S.C.U.M., Bush Hall, London
Nick Hasted has been a film journalist since 1986. He writes about film, music, books and comics for The Independent, Sight & Sound, Uncut and Little White Lies. He has published two books: The Dark Story of Eminem (2002), and You Really Got Me: The Story of The Kinks (2011), both from Omnibus Press.
Monday 27 February 2012
Bob Geldof leans, stony-faced, against a wall as his
daughter Peaches’ fiancé Thomas Cohen performs.
Geldof nods his head a bit half-way through, in grudging approval it’s hard not to share. You can question Cohen’s band S.C.U.M.’s name (honouring the extreme feminist manifesto of Valerie Solanas, whose 1968 shooting of Andy Warhol shortened his life). The dark grandeur they attempt with vintage synthesisers also makes them a parodically suitable signing to Mute Records, home of Depeche Mode in the 1980s. But S.C.U.M. are scuffed and urgent enough to live with all that.
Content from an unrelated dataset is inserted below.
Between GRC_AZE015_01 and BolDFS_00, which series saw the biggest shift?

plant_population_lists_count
Beginning in near-darkness, the five band-members sport an array of vintage hipster styles, such as bassist Huw Webb’s Beat poet black sweater. Cohen, bird’s-nest hair knotted at the back, could be Nick Cave’s callow cousin. His doomy Gothic vocal can barely be heard, and his would-be mystical hand-movements are floppily unconvincing. In interviews he essays an abstracted intellectual air, but the most pleasantly odd thing about him tonight is his happy little grins, not hiding his happiness in his work behind rock star hauteur. But more conviction would help a singer who doesn’t yet seem ready to front a band.
That band though, rough and messy at first, cohere in the third song, “Cast Into Seasons”, into something majestic. The excellent drummer Melissa Rigby, hidden behind a curtain of hair, drives them at a half-gallop. For “Requiem” (such a 1980s title…), Webb moves from bass to a keyboard with a lid like a battered Victorian briefcase. You can actually, briefly hear Cohen sing, and as the music vibrates in tune with strobes intrinsic to its power, he balances on the lip of the stage, laughing. Then he politely thanks the crowd, not really a Cave or Jim Morrison, perhaps thankfully.
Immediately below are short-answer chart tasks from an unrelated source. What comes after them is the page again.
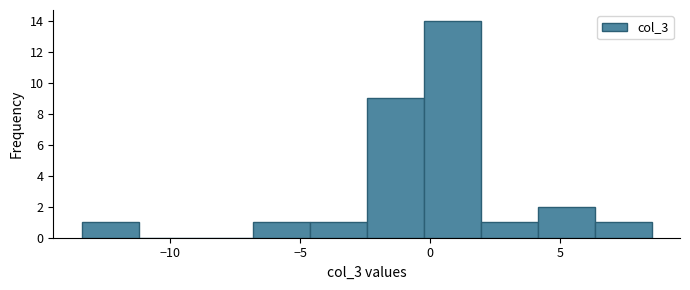

Reading left to right, list every bar in this chart as the range it spans on the x-axis followed by its height. Neither the bar edges nor the heights are printed on the chart, so give them approximately, as read against the axes.

-13.5 to -11.0: 1
-11.0 to -9.0: 0
-9.0 to -7.0: 0
-7.0 to -4.5: 1
-4.5 to -2.5: 1
-2.5 to 0.0: 9
0.0 to 2.0: 14
2.0 to 4.0: 1
4.0 to 6.5: 2
6.5 to 8.5: 1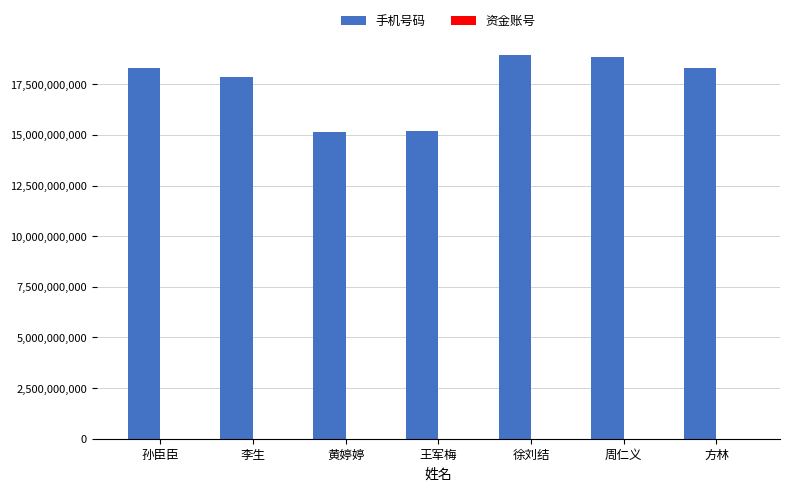

True or false: the data shows 18956952433 at 徐刘结.

True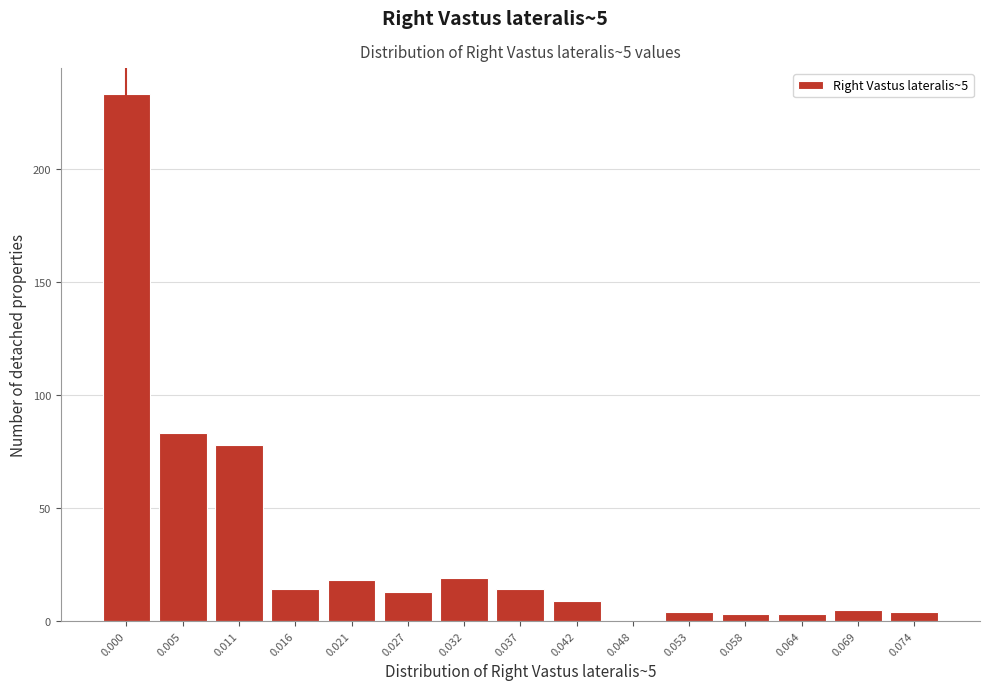

Reading right to left, list all the values displayed in this chart.

0.074=4	0.069=5	0.064=3	0.058=3	0.053=4	0.048=0	0.042=9	0.037=14	0.032=19	0.027=13	0.021=18	0.016=14	0.011=78	0.005=83	0.000=233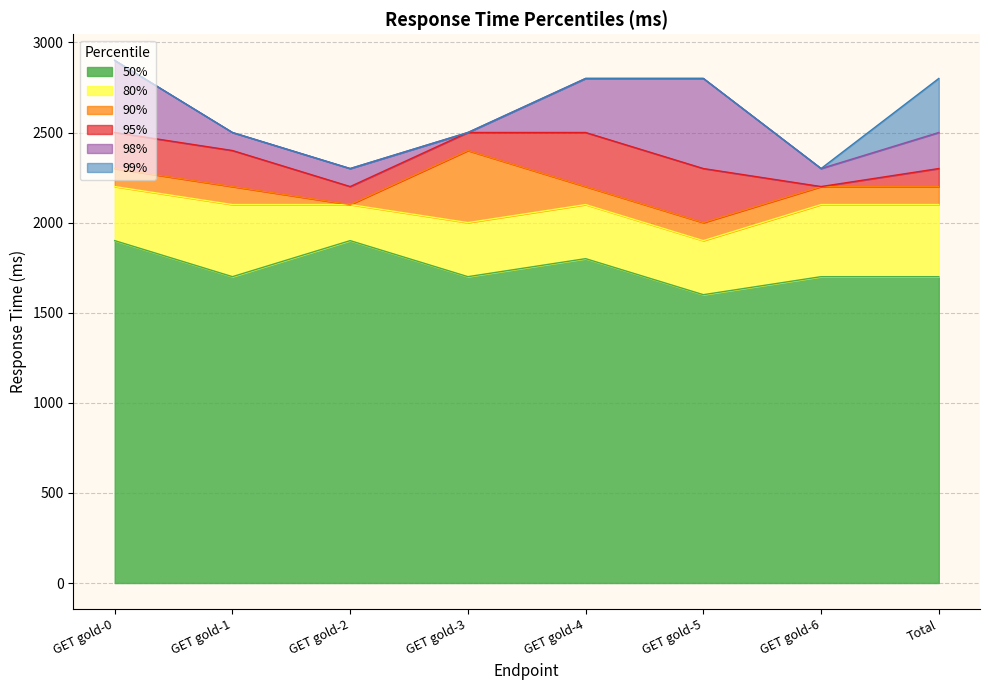

What is the label of the 1st point from the right?

Total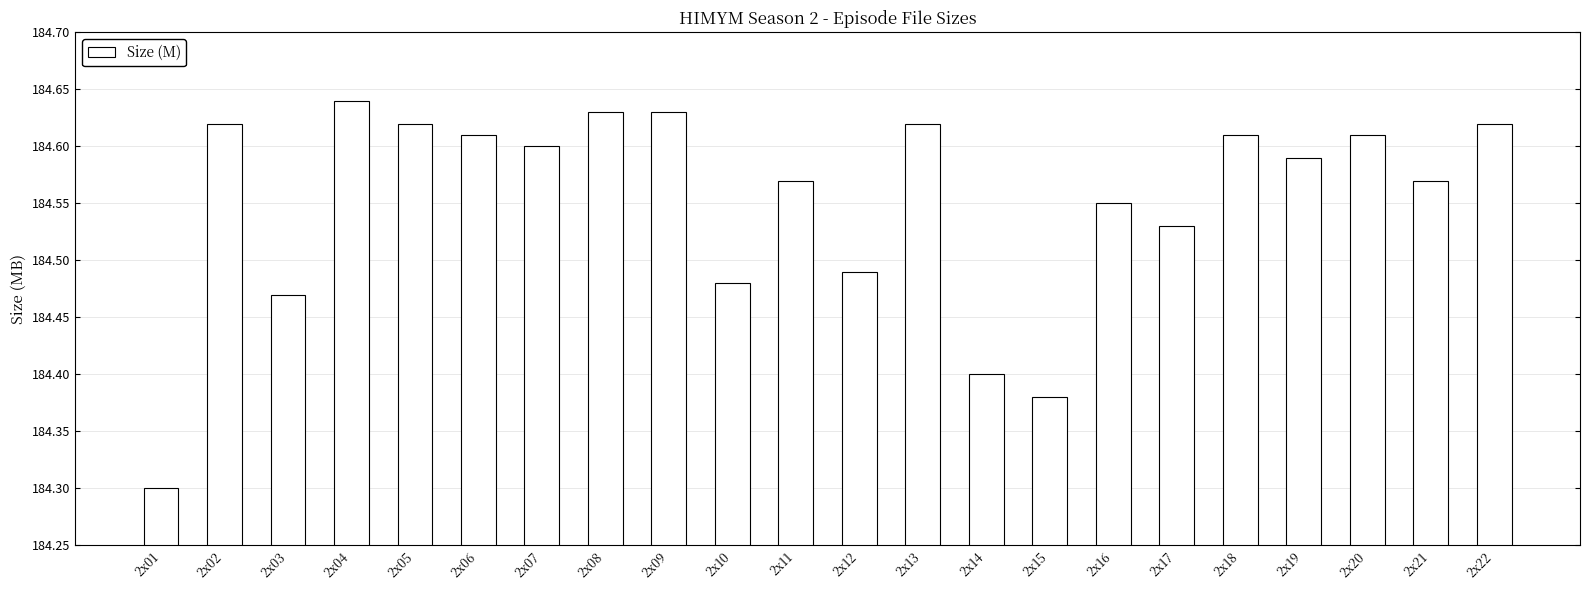

Which label corresponds to the smallest value in the chart?

2x01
The strobes even give Cohen’s gauche movements some gravitas during “Amber Sands”, the next single from their soon to be reissued debut album, Again Into Eyes. It rattles along, gaining momentum and weight, and is the song to get Cohen’s future father-in-law nodding.
The great New York electronic band Suicide are one of S.C.U.M.’s acknowledged influences, and the old Korg and Moog synths they play give them a similar rough analogue power. Such music once had such a shock of the new that Suicide’s playing caused riots. This crowd just happily dance to S.C.U.M.’s vital facsimile.